Nuel vivía detrás de un cuadro. Escrutando cada paso que otros daban. No siempre era el mismo, a veces era un niño de ojos perdidos, otras un bodegón de frutas o flores secas. O imposibles paisajes, habitados por personas dedicadas a la recogida de verdura, envueltas en tranquilidad y naturales de quién sabe dónde, porque son los horizontes que sólo existen en los sueños. Porque la perfección absoluta solamente está en los cuadros. Y en la música.

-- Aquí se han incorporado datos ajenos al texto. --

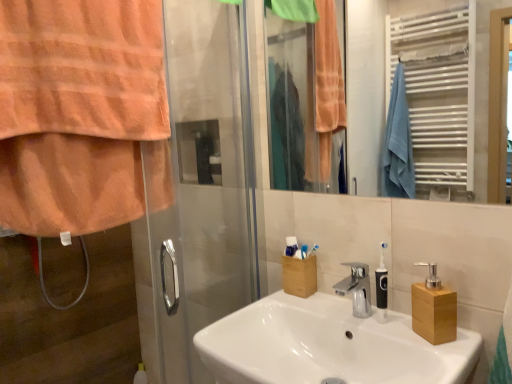
Question: Is orange towel at left wider or thinner than wooden block soap dispenser at right, the 1th soap dispenser when ordered from right to left?

Choices:
 (A) thin
 (B) wide

Answer: (B)

Question: From the image's perspective, is orange towel at left positioned above or below wooden block soap dispenser at right, the 1th soap dispenser when ordered from right to left?

Choices:
 (A) above
 (B) below

Answer: (A)

Question: Based on their relative distances, which object is farther from the orange towel at left?

Choices:
 (A) white ceramic sink at center
 (B) wooden block at right, placed as the 2th soap dispenser when sorted from right to left
 (C) wooden block soap dispenser at right, the 1th soap dispenser when ordered from right to left
 (D) white matte toothbrush holder at center
 (E) metallic silver towel rack at upper right

Answer: (E)

Question: Which object is positioned farthest from the white ceramic sink at center?

Choices:
 (A) orange towel at left
 (B) wooden block soap dispenser at right, the 1th soap dispenser when ordered from right to left
 (C) white matte toothbrush holder at center
 (D) wooden block at right, placed as the first soap dispenser when sorted from left to right
 (E) metallic silver towel rack at upper right

Answer: (E)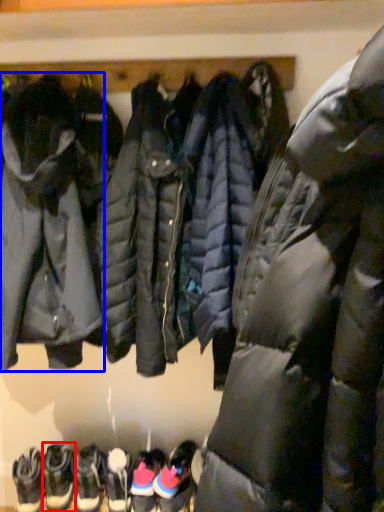
Question: Which object is further to the camera taking this photo, footwear (highlighted by a red box) or jacket (highlighted by a blue box)?

Choices:
 (A) footwear
 (B) jacket

Answer: (A)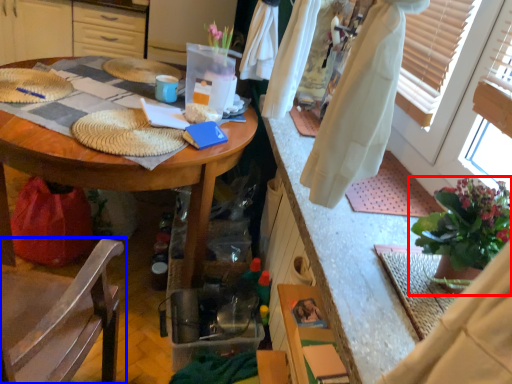
Question: Which of the following is the closest to the observer, houseplant (highlighted by a red box) or chair (highlighted by a blue box)?

Choices:
 (A) houseplant
 (B) chair

Answer: (B)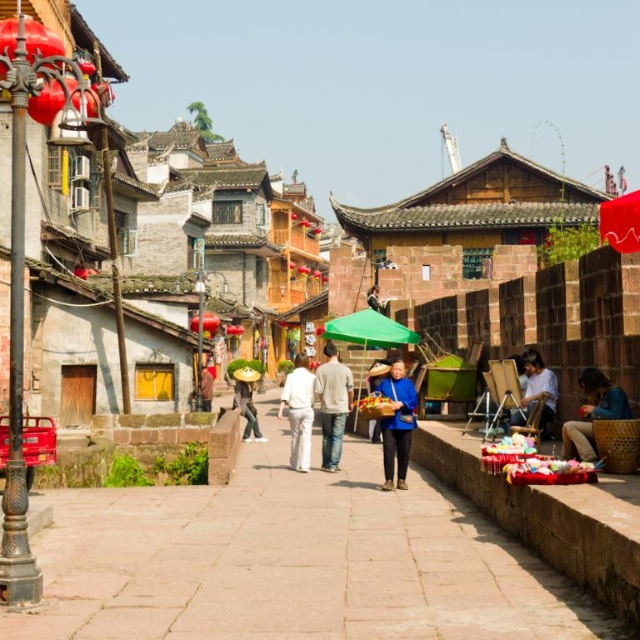
You are a tourist walking on the paved stone walkway at center and you see a brown leather jacket at center. Which object is longer?

The brown leather jacket at center is longer than the paved stone walkway at center.

You are a traveler walking down the street and see the green straw hat at center and the dark blue fabric at center. Which item is located to the left when viewed from your perspective?

The green straw hat at center is positioned on the left side of the dark blue fabric at center, so it is located to the left when viewed from your perspective.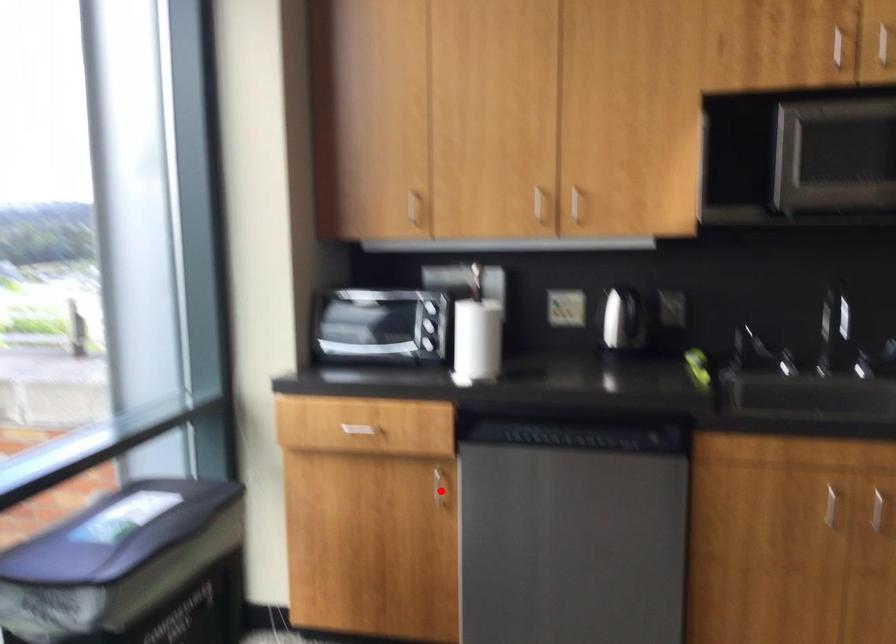
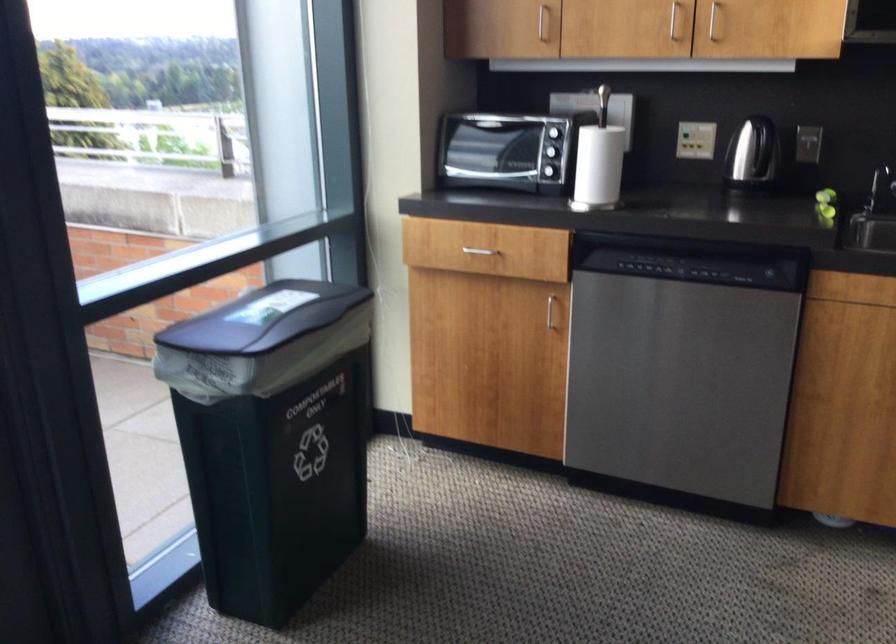
Locate, in the second image, the point that corresponds to the highlighted location in the first image.

(549, 310)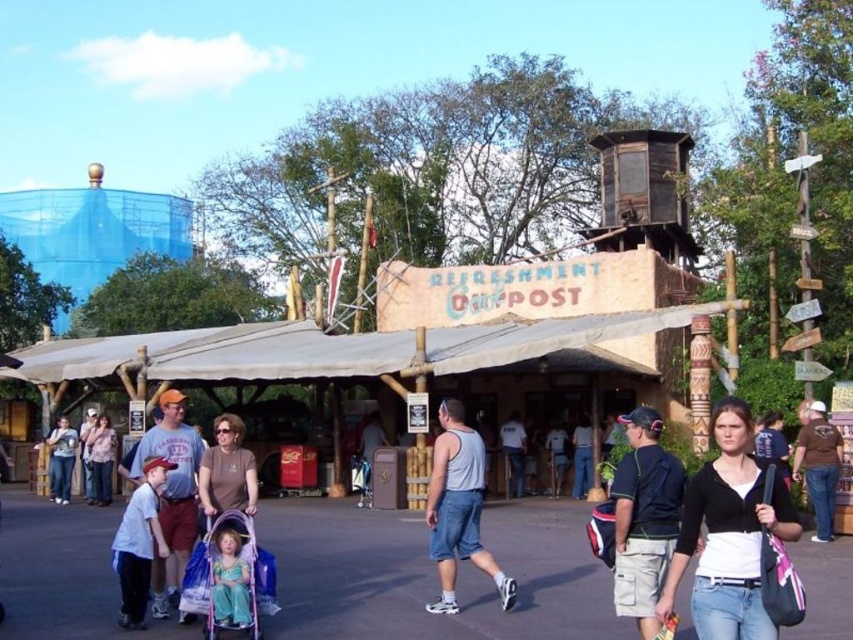
Question: Is purple fabric stroller at center thinner than light blue denim shorts at center?

Choices:
 (A) no
 (B) yes

Answer: (A)

Question: Based on their relative distances, which object is farther from the matte gray shirt at center?

Choices:
 (A) turquoise fabric dress at lower center
 (B) light blue denim shorts at center
 (C) matte gray shirt at left
 (D) brown cotton shirt at center-right

Answer: (D)

Question: Which point is farther to the camera?

Choices:
 (A) black cotton shirt at lower right
 (B) light blue denim shorts at center
 (C) purple fabric stroller at center

Answer: (B)

Question: Where is brown cotton shirt at center-right located in relation to light blue denim shorts at center in the image?

Choices:
 (A) left
 (B) right

Answer: (B)

Question: Which object is positioned closest to the white cotton shirt at center?

Choices:
 (A) light blue denim shorts at center
 (B) turquoise fabric dress at lower center
 (C) light blue t-shirt at center
 (D) purple fabric stroller at center

Answer: (C)

Question: Is purple fabric stroller at center in front of light blue t-shirt at center?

Tras las pinturas, Nuel vivía en intranquilidad continúa, pues
protegía cada una de las vidas o formas retratadas, alejando a cualquier
intruso que quisiera importunar el color o la sombra de las láminas.
Con
el tiempo, Nuel fue perdiendo vista, olfato, sentido, pasión.
Entendimiento. Y un día, sin darse cuenta perdió el aire, y se dejó morir. En
aquel entonces, custodiaba la imagen de una mujer sentada en una vieja estación
de tren, sostenía en sus manos un reloj de cadena sin números ni manecillas,
tan sólo el símbolo de lo infinito. Pero a pesar del espesor de la
soledad, la mujer sonreía y la vida hervía en sus ojos, pues ella miraba
únicamente a través de los suyos.
Si
Nuel hubiese mirado aquel cuadro, en vez de dedicarse a cuidarlo, quizá podría haber entendido, que el tiempo no
era de otros, tan sólo suyo.
Si hubiera vivido delante de los cuadros y no detrás, habría sido dueño de sí mismo.
Si hubiera vivido delante de los cuadros y no detrás, habría sido dueño de sí mismo.